Eight Men Who Are Doing Quite Well
A notice appeared in the paper recently with the names and faces of eight men who have a combined wealth of $426 billion. According to Oxfam International, in 2015 this would have equaled the amount of wealth held by half the world’s population, the poorest half.
Oxfam International is a confederation of charitable organizations in 90 countries seeking to stop the injustices that cause global poverty. They have been tracking wealth and poverty in the world for a long time.
It’s remarkable that six of the eight men are Americans: Jeff Bezos, Michael Bloomberg, Warren Buffett, Larry Ellison, Mark Zuckerberg and William Gates. Only Carlos Slim, the Mexican billionaire, and Amancia Ortega, the Spaniard, are from other countries.
Oxfam blames what it calls this "obscene wealth” on laws that have shifted the tax burden form the wealthy to the middle class.
Supposedly this concentration of wealth has grown a great deal since Ronald Reagan's administration. President Donald Trump has said that he supports an additional tax cut of 15% for billionaires. Some say this might result in an even smaller middle class although the dynamics of the connection are not entirely clear to the average layman. But many people would probably agree the six wealthiest Americans don’t seem to be in need of any additional tax breaks.
According to Oxfam, America is not the only nation where the wealthy seem to be living quite well, thanks to the failure to collect proportionate taxes.
In Africa, Oxfam says that $15 billion dollars is hidden from tax collectors, quite a sum on a poor continent. Critics say that the $15 billion, if collected, could bring health care to four million residents in Africa and put a teacher in every African classroom whatever number of classrooms that might be.
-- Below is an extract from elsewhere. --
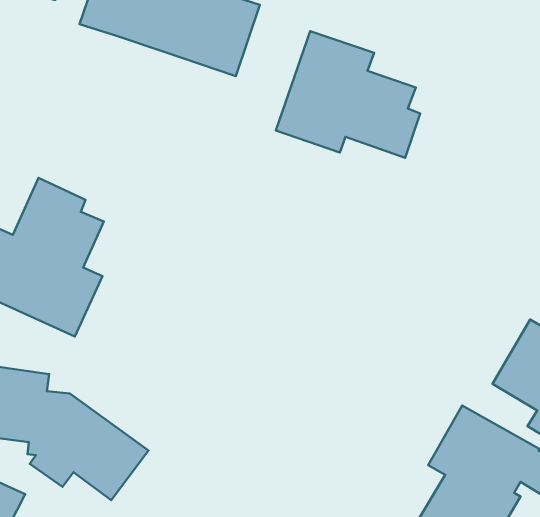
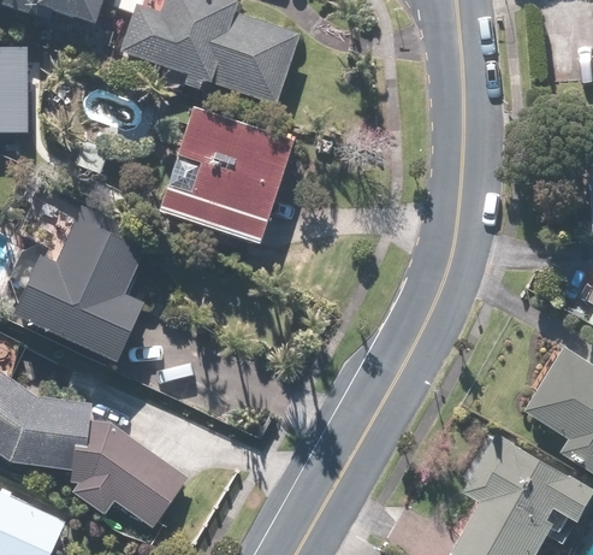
building: [276,31,420,158] -> none
building: none -> [155,105,291,246]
In Europe, says Oxfam, Greece and Italy lead the way in citizens avoiding taxes. Both nations are enduring difficult times. Some critics maintain that uncollected taxes if collected would bring relief to these overburdened economies.
Failure to collect taxes, according to Oxfam, endangers the European Economic Community. Germany is being asked to fill the gap and Germans are not happy about that and perhaps understandably so. And the current situation will not improve if Greece renounces its debt and firms across the world, long-suffering creditors in waiting, no longer have anything to wait for.
Meanwhile, in America, concern grows about what some people call “tax equity,” meaning the need for new laws to make the rich pay their “fair share,” whatever that might be. It is admittedly difficult to arrive at a “fair-share” percentage with economists differing on the amount.
Similar concern grows over the need to raise the minimum wage to a living wage whatever a living wage today in America might actually be.
Minimum wage workers are lobbying hard for $15.00 an hour. Whether that would be a living wage or not is debated. Whether that amount should be enacted nationally or not is, of course, debated as well.
But proponents of raising taxes on the rich and paying a higher minimum wage say that if something isn’t done to solve these problems, poverty will continue to grow and people will continue to suffer.
Back in the early part of the 20th century, Henry Ford was asked why he was paying employees $5.00 a day and he is said to have responded, “Somebody has to buy this stuff,” meaning of course his automobiles.
Today, if too many Americans max out their credit cards and have little cash in their pockets, who is going to take advantage of the sales at Walmart? Who is going to be able to buy enough of the products to make the economy grow?
These are very difficult problems but it seems obvious that something isn’t right if eight men, six of them in the United States, have a combined wealth greater than half the people in the world.
And in the United States it doesn’t seem that a step in the right direction would be to reduce the taxes on our wealthiest six billionaires. Perhaps better to listen to arguments as to why their taxes should be raised and then have Congress make a decision. The bill would of course require the signature of President Trump, but who knows what he would do? He is still in the early stages of his unexpected presidency and no one can be certain what he will do in many matters of great importance.
To do nothing and remain in the status quo is to risk increasing the number of poor and the United States, like the rest of the world, obviously has enough poor people as it is.